Industrial conglomerate General Electric reported a sharp slowdown in orders in its aviation business during the first quarter of the year as the global clampdown on air travel took its toll.
The group’s aviation division — which makes engines and other aircraft parts — saw orders slide 14 per cent to $7.5bn in the three months to the end of March, compared with the previous year. The global aviation industry is in the midst of an unprecedented crisis as government efforts to stem the spread of coronavirus have triggered a collapse in demand.
Lawrence Culp, GE chairman and chief executive, said: “The impact from Covid-19 materially challenged our first-quarter results, especially in aviation, where we saw a dramatic decline in commercial aerospace as the virus spread globally in March.”
Profits in the aviation unit fell 39 per cent to more than $1bn. The group’s healthcare division fared better, however, with profits rising 15 per cent to $896m on the back of a surge in orders for products used to diagnose and treat Covid-19.
For the business as a whole, industrial free cash flow — a key measure, which Mr Culp has focused on rebuilding — deteriorated by $1bn to minus $2.2bn.
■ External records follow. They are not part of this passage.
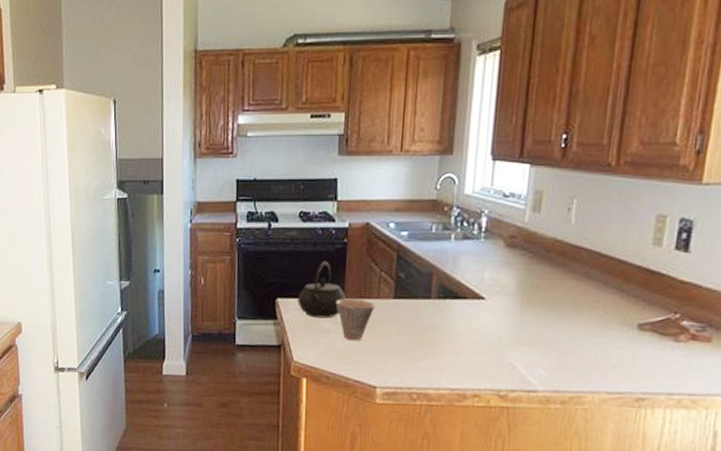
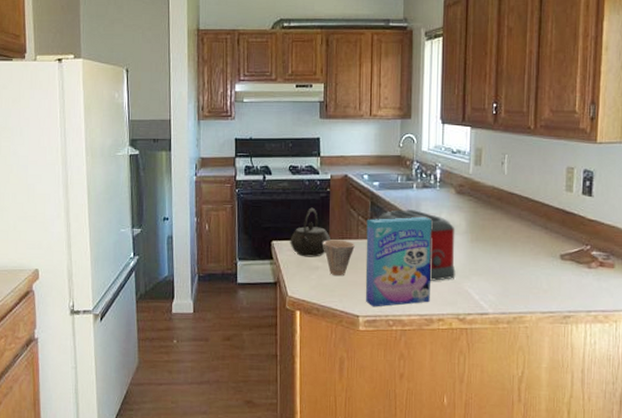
cereal box: none [385,273,472,378] -> present [365,216,432,307]
toaster: none [404,264,502,351] -> present [378,208,456,281]

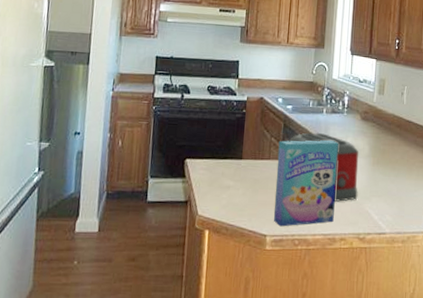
kettle: present [290,207,330,257] -> none [203,127,243,177]
cup: present [323,239,355,277] -> none [235,159,266,196]

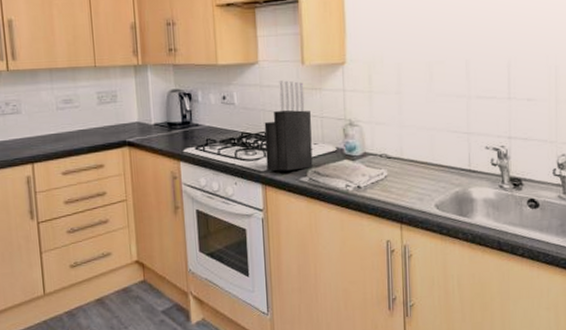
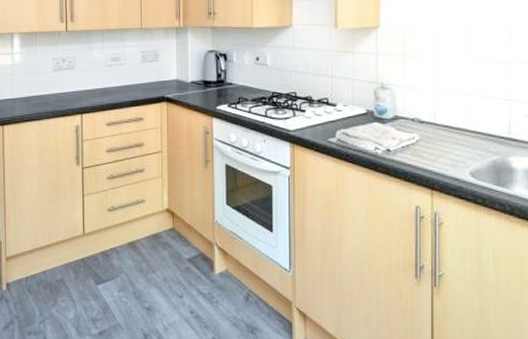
knife block: present [264,80,313,171] -> none [295,43,342,131]

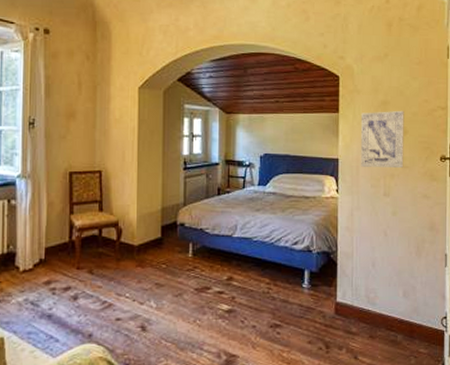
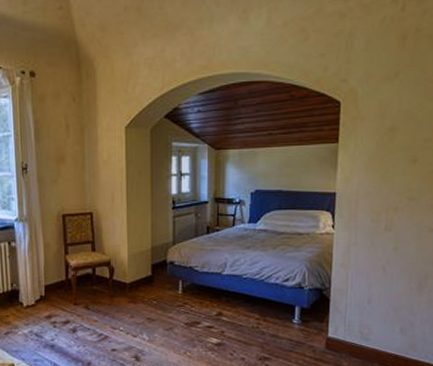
wall art: present [360,110,404,168] -> none [360,136,415,200]

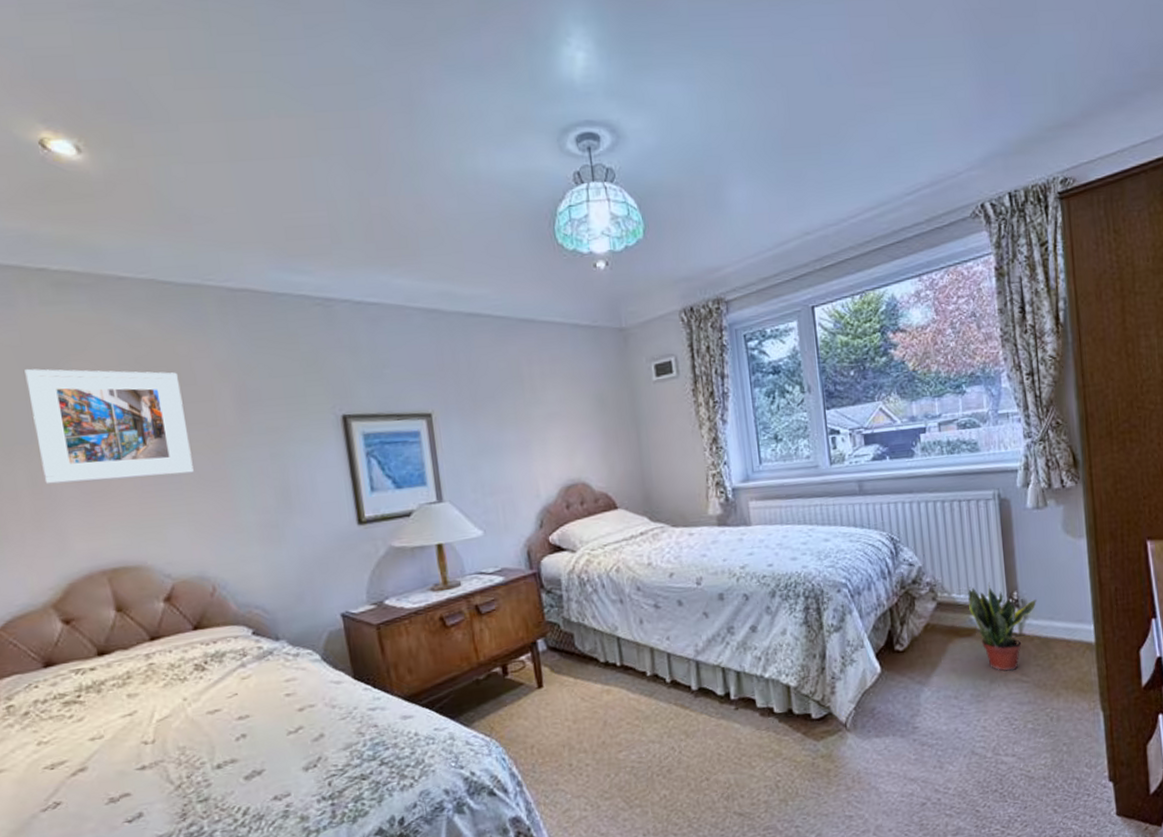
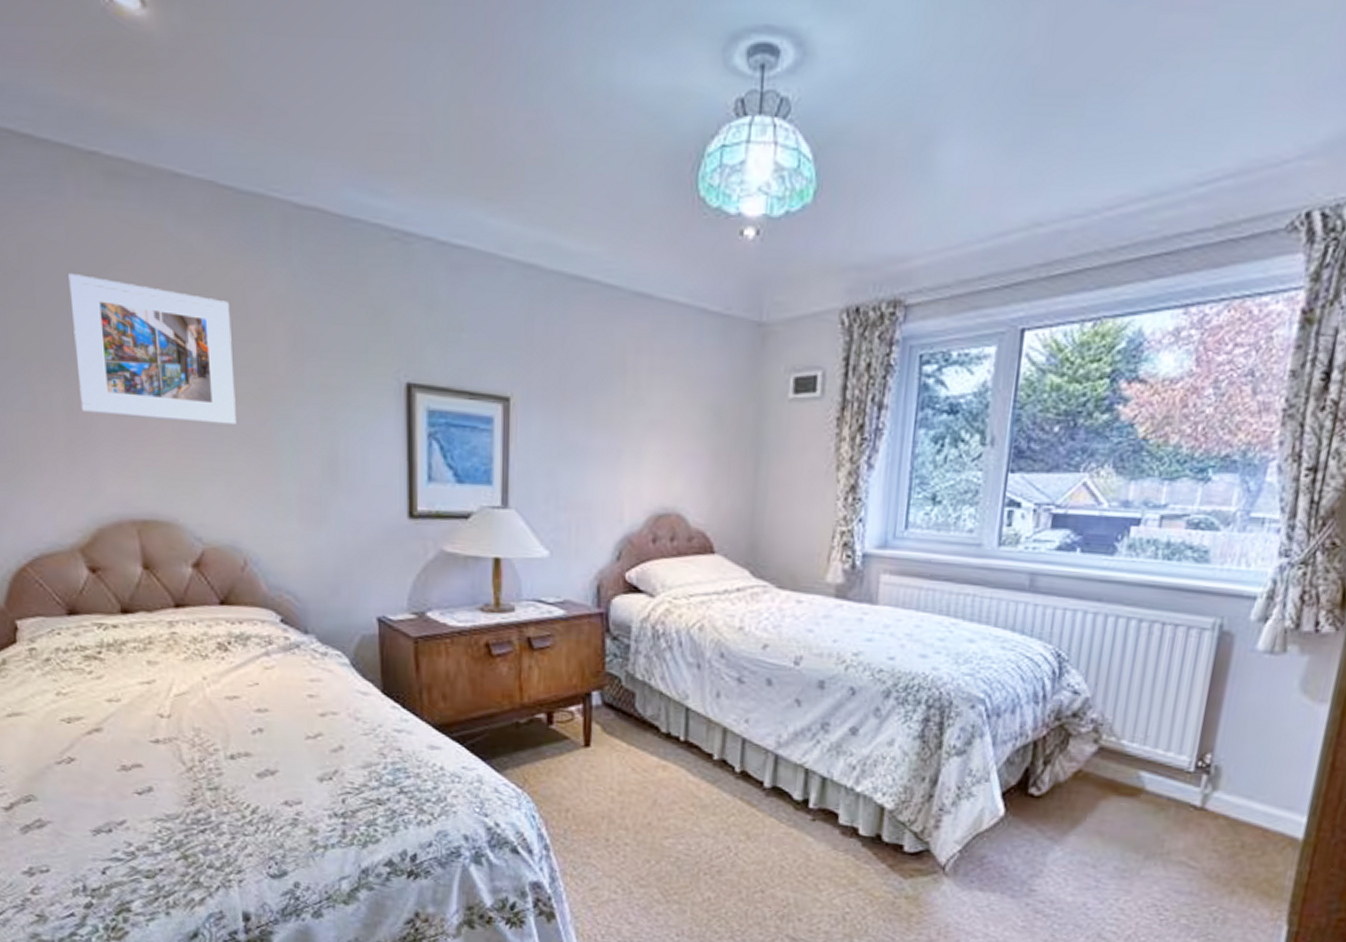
potted plant: present [968,582,1037,671] -> none [1139,735,1237,850]

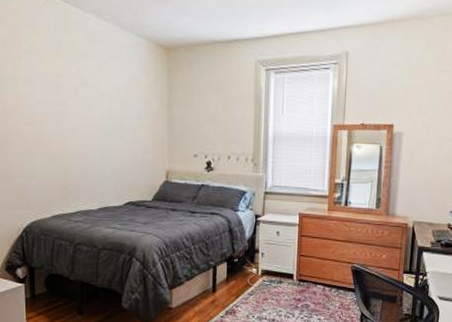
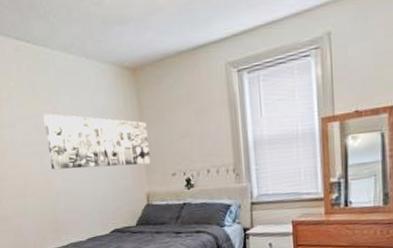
wall art: none [66,74,175,142] -> present [43,113,151,170]

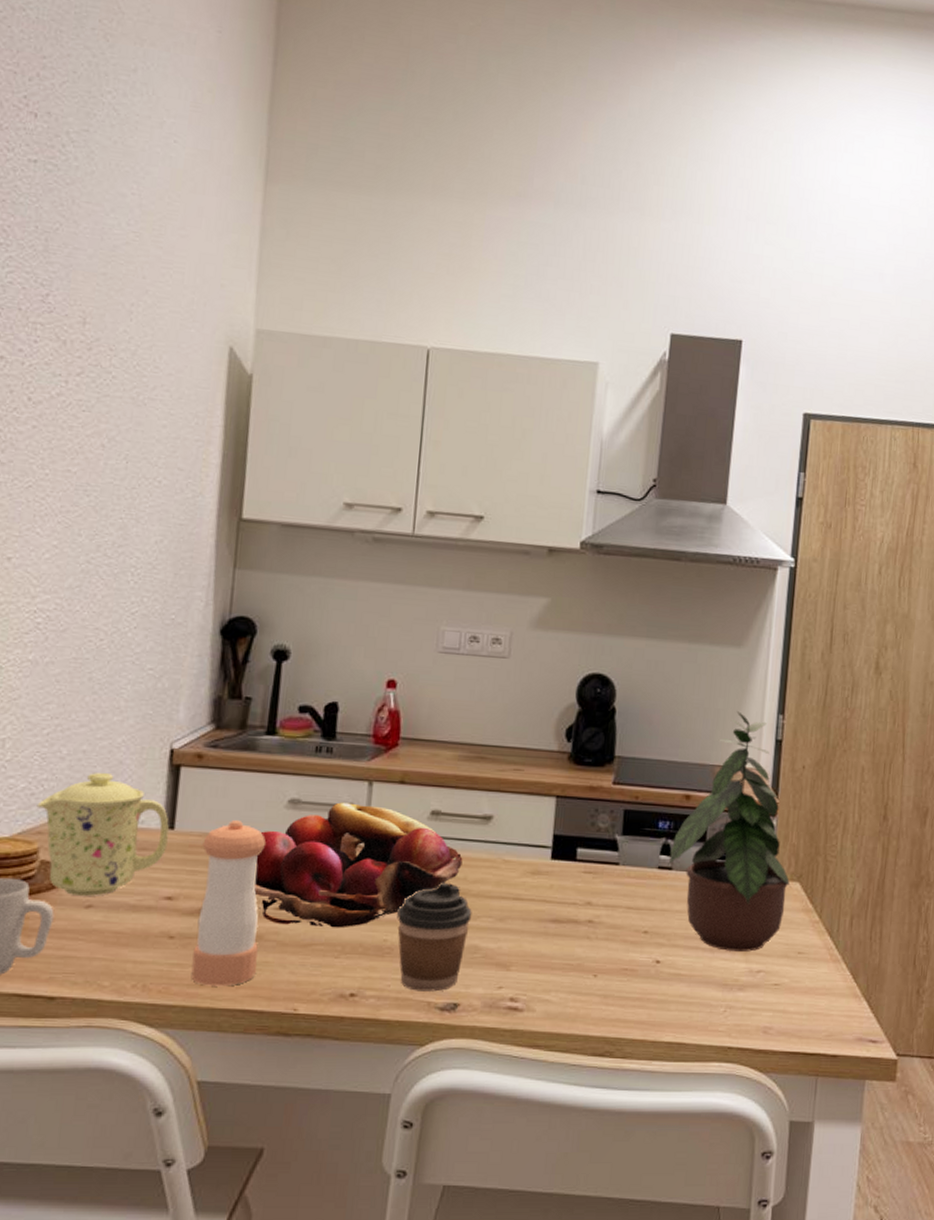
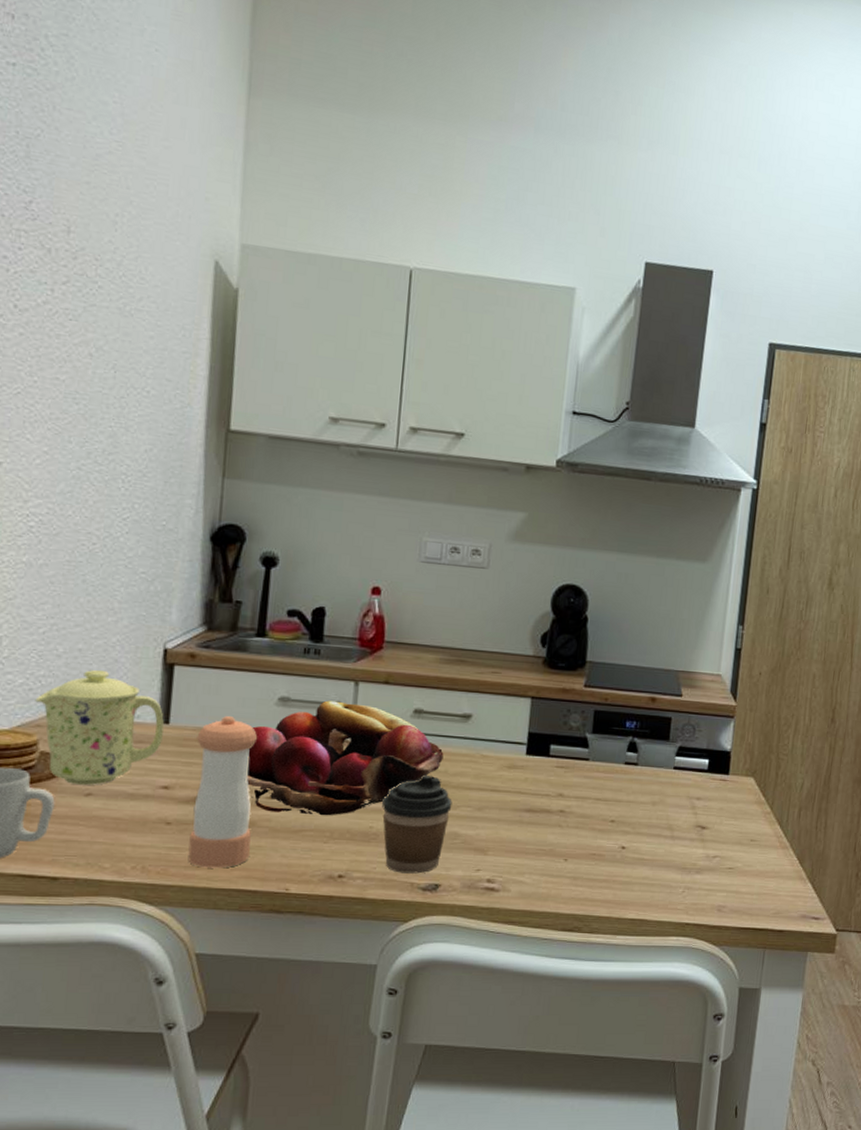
potted plant: present [668,711,792,952] -> none [634,621,747,839]

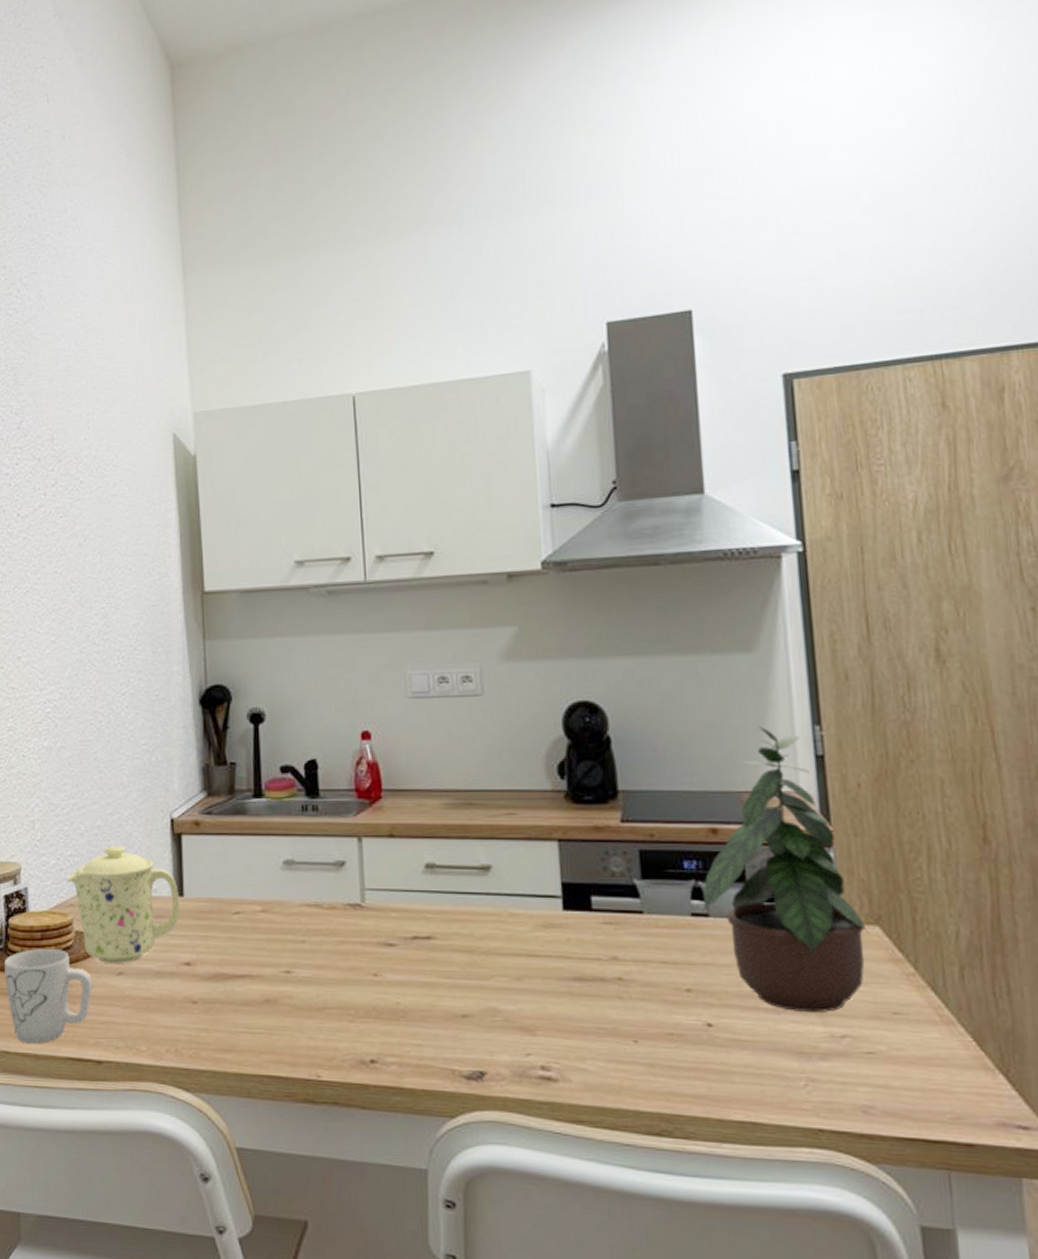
pepper shaker: present [188,715,257,868] -> none [210,883,277,1052]
fruit basket: present [246,700,444,816] -> none [261,860,466,991]
coffee cup: present [382,775,453,874] -> none [406,940,485,1059]
potted plant: none [634,621,747,839] -> present [702,726,869,1012]

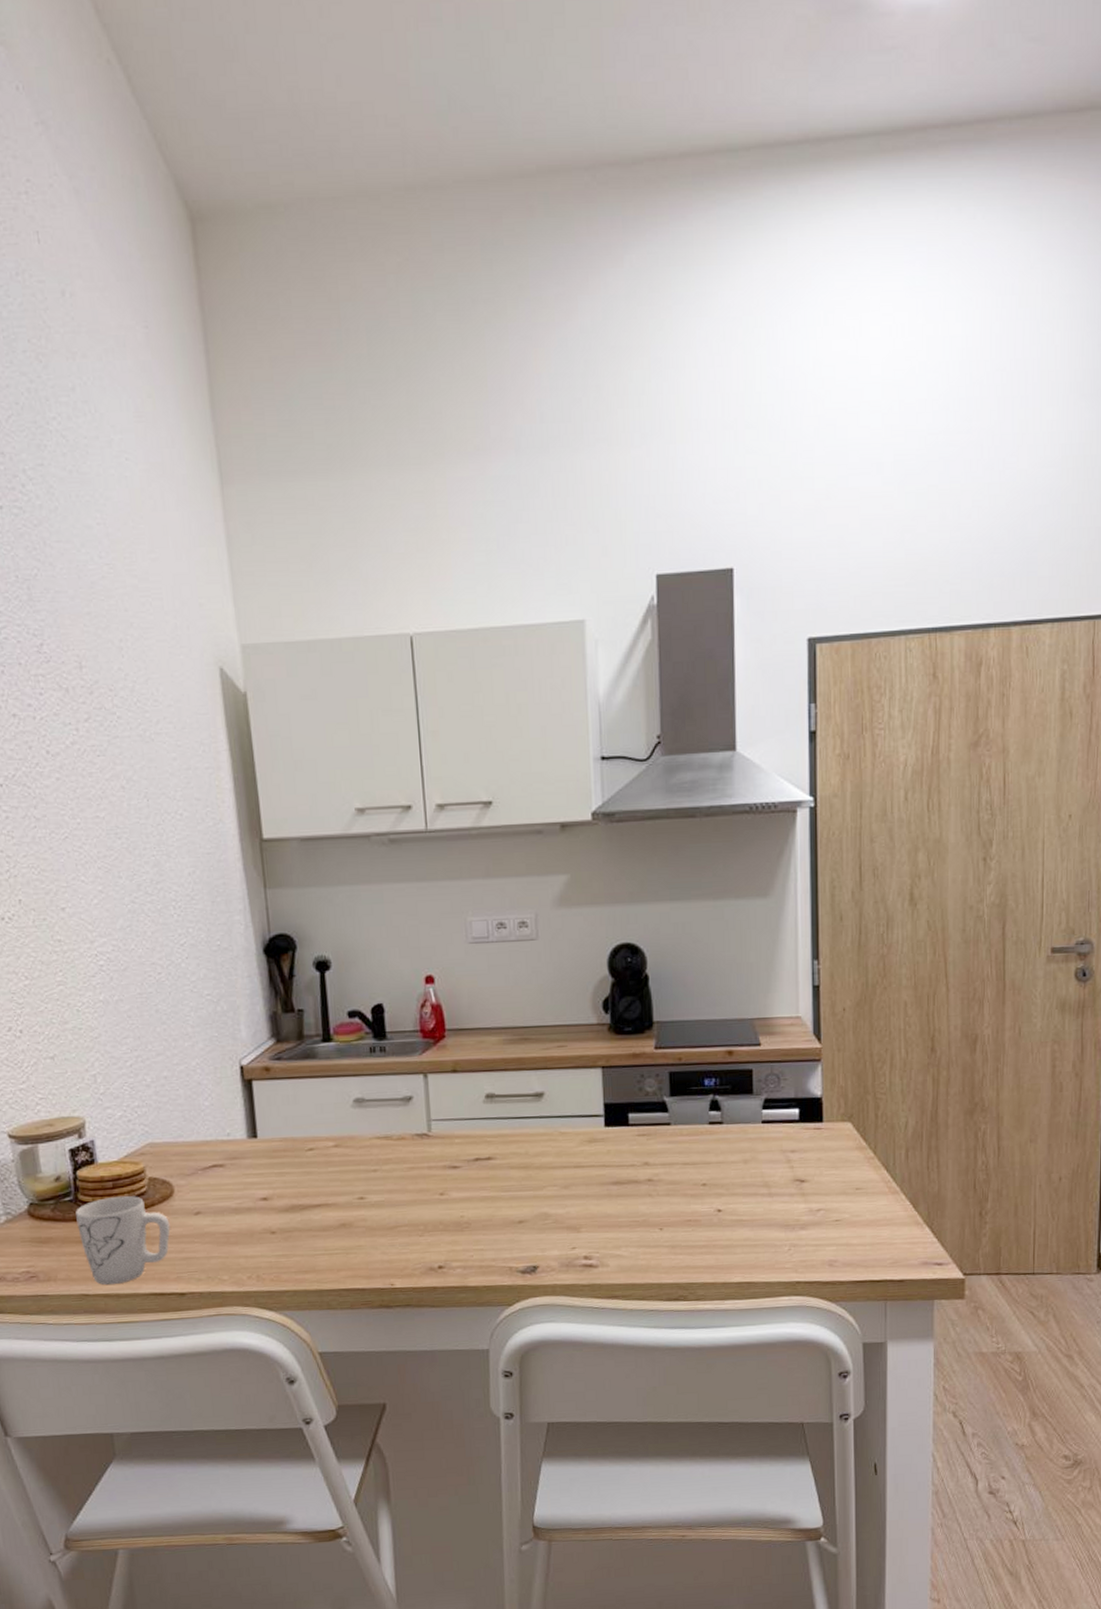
mug: present [66,845,179,964] -> none [135,1094,254,1205]
potted plant: present [702,726,869,1012] -> none [718,962,843,1194]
Analysts polled by FactSet had forecast a shallower fall to minus $2bn. Total revenues of $20.5bn were down 8 per cent on last year but broadly in line with expectations.
Earnings per share, adjusted to exclude certain items, were $0.05 for the quarter, compared with $0.13 last year and just shy of the $0.08 expected by analysts. Adjusted industrial profits, a core measure of GE’s earnings, fell 46 per cent year on year to $1.1bn. The company pulled its full-year guidance earlier this month.
Mr Culp sought to paint a more positive picture for the period ahead, saying that while the virus posed “many unknowns” in the immediate future, the company would rebound. “There will be another side — planes will fly again, healthcare will normalise and modernise, and the world still needs more efficient, resilient energy.”